Exercise description:
Only the text should come through, so restate the listing exactly and drop its images.

Exercise data:
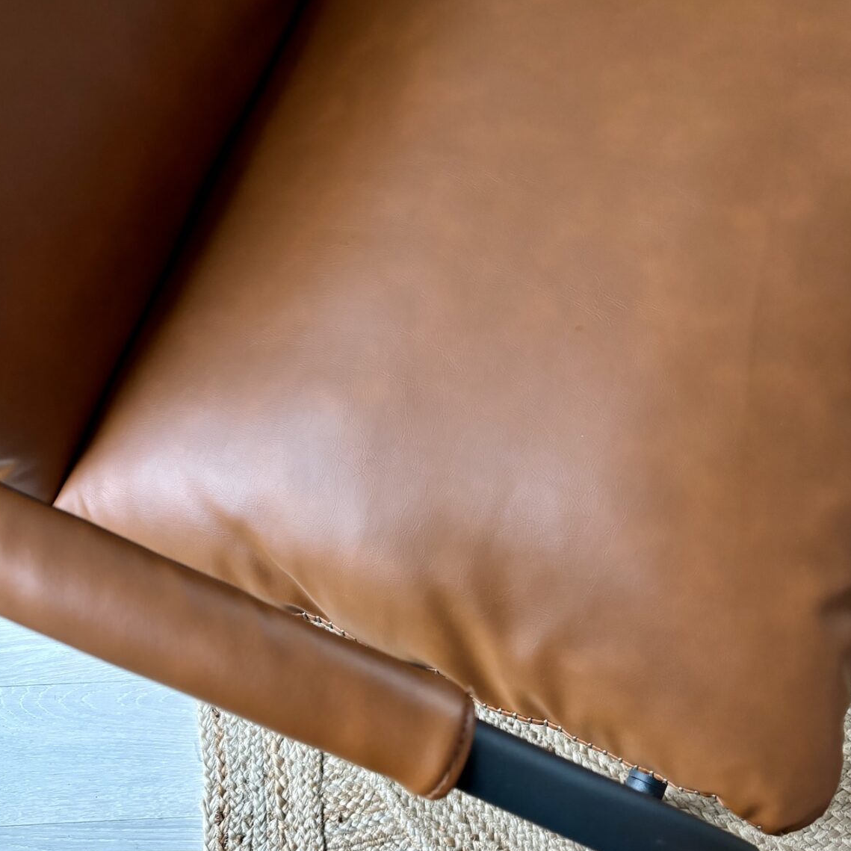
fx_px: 862
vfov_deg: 51.8
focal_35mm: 31
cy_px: 548
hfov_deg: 52.5
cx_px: 425
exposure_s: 1/50
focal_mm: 5.96
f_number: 1.6
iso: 320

Exercise response:
fx_px: 862
vfov_deg: 51.8
focal_35mm: 31
cy_px: 548
hfov_deg: 52.5
cx_px: 425
exposure_s: 1/50
focal_mm: 5.96
f_number: 1.6
iso: 320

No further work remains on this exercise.